Quelle année singulière que 1959 !
Si elle a commencé par l’arrivée au pouvoir des Barbudos de Castro, elle se conclut pour Boris Vian (23 juin) et Gérard Philipe (25 novembre).
Heureusement, il nous reste les livres du premier (et ses chansons, articles, etc.) et les films du second. D’ailleurs 1959 nous apporte une belle moisson de cinéma (North by Northwest, Rio Bravo, Ben Hur…), et même une Nouvelle Vague…
Mais ce qui nous intéresse ici, c’est le dernier film de cet acteur mythique qu’était Gérard Philipe, présenté dix jours après son trépas. Et, si Buñuel aurait aimé faire autre chose avec cet immense acteur, il aurait certainement pu faire pire !

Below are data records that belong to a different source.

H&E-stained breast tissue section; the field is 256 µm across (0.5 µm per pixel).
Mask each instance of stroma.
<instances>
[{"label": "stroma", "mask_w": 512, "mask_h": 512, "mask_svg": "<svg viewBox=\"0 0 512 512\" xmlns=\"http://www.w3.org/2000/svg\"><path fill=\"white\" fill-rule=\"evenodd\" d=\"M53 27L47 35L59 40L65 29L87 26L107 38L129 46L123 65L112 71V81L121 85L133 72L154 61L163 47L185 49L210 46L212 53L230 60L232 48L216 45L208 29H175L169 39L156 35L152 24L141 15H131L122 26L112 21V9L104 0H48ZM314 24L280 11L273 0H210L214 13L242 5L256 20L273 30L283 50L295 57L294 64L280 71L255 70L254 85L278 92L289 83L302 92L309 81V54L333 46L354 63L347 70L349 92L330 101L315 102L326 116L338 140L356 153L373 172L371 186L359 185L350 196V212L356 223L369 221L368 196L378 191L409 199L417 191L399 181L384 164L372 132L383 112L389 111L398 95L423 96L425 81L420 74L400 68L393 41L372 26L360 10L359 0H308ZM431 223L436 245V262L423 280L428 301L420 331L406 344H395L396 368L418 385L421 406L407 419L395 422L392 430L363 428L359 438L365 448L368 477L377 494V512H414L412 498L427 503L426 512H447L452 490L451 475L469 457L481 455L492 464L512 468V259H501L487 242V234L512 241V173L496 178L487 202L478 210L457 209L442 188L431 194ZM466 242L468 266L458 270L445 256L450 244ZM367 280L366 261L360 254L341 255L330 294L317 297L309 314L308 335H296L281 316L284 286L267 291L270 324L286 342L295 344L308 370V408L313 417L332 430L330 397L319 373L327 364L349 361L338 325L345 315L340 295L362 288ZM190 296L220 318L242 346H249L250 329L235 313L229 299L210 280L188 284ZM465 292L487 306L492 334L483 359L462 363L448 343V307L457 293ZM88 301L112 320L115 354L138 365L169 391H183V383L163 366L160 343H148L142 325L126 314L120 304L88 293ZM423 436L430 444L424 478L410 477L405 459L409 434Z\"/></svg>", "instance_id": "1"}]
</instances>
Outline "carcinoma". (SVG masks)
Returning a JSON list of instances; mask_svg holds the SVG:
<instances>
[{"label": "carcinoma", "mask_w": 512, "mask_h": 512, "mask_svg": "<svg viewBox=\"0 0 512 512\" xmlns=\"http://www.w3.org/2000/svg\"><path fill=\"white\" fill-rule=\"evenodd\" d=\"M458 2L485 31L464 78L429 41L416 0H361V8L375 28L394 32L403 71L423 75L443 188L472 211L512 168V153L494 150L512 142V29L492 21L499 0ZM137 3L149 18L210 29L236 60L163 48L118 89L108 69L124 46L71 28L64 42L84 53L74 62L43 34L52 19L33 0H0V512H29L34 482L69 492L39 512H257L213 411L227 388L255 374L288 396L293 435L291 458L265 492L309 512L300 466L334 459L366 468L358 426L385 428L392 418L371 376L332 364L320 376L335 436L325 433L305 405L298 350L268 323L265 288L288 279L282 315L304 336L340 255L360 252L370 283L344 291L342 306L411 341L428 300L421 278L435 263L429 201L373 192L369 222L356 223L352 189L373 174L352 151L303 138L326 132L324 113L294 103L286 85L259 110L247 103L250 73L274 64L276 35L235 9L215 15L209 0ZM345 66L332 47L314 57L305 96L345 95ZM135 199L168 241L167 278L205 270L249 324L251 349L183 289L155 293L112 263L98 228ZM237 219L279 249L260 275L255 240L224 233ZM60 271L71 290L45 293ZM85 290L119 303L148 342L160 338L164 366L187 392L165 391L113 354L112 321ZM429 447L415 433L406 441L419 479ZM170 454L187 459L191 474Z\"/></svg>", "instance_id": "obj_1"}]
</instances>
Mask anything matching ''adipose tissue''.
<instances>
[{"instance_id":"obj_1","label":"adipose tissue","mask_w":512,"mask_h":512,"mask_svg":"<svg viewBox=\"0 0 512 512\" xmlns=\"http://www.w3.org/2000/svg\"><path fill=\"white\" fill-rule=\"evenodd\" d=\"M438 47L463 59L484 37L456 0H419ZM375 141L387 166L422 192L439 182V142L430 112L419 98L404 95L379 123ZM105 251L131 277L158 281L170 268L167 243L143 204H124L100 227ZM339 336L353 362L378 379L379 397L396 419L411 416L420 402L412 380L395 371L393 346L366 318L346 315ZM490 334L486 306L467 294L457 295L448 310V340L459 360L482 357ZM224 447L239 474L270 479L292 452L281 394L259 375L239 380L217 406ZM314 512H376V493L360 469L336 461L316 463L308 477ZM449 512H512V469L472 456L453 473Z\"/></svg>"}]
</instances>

L’île de Ojeda est célèbre pour son abbaye et son centre pénitentiaire, dans lequel on envoie sans distinction prisonniers de droits communs et prisonniers politique. Heureusement, pour ces derniers, il y a le secrétaire du gouverneur (et directeur de la prison), Ramòn Vasquez (Gérard Philipe, donc). C’est un idéaliste qui n’est pas toujours en accord avec le gouvernement et tente, à sa façon d’alléger les souffrances de ceux qui sont ici injustement. Quand le gouverneur Vargas (Miguel Angel Ferriz) est abattu par un opposant au régime, Vasquez prend le relais, mais trop peu de temps : arrive Alejandro Gual (Jean Servais) qui compte tout reprendre d’une main de fer, jusqu’à la femme de l’ex-gouverneur, Ines (Maria Felix). Mais cette dernière est aussi la maîtresse de Vasquez…
Nous sommes bien loin du Buñuel surréaliste dans cette sombre intrigue politique. Mais malgré cela, le film s’apprécie sans modération, servi par une distribution – essentiellement étrangère certes – mais à la hauteur de l’enjeu. Bien sûr, le rôle convient parfaitement à Philipe, lui-même homme de gauche très engagé et les valeurs portées par son héros lui correspondent totalement. Jusqu’à un certain point : si Philipe défendait des idées généreuses, il ne vivait pas dans une dictature comme c’est le cas de son personnage.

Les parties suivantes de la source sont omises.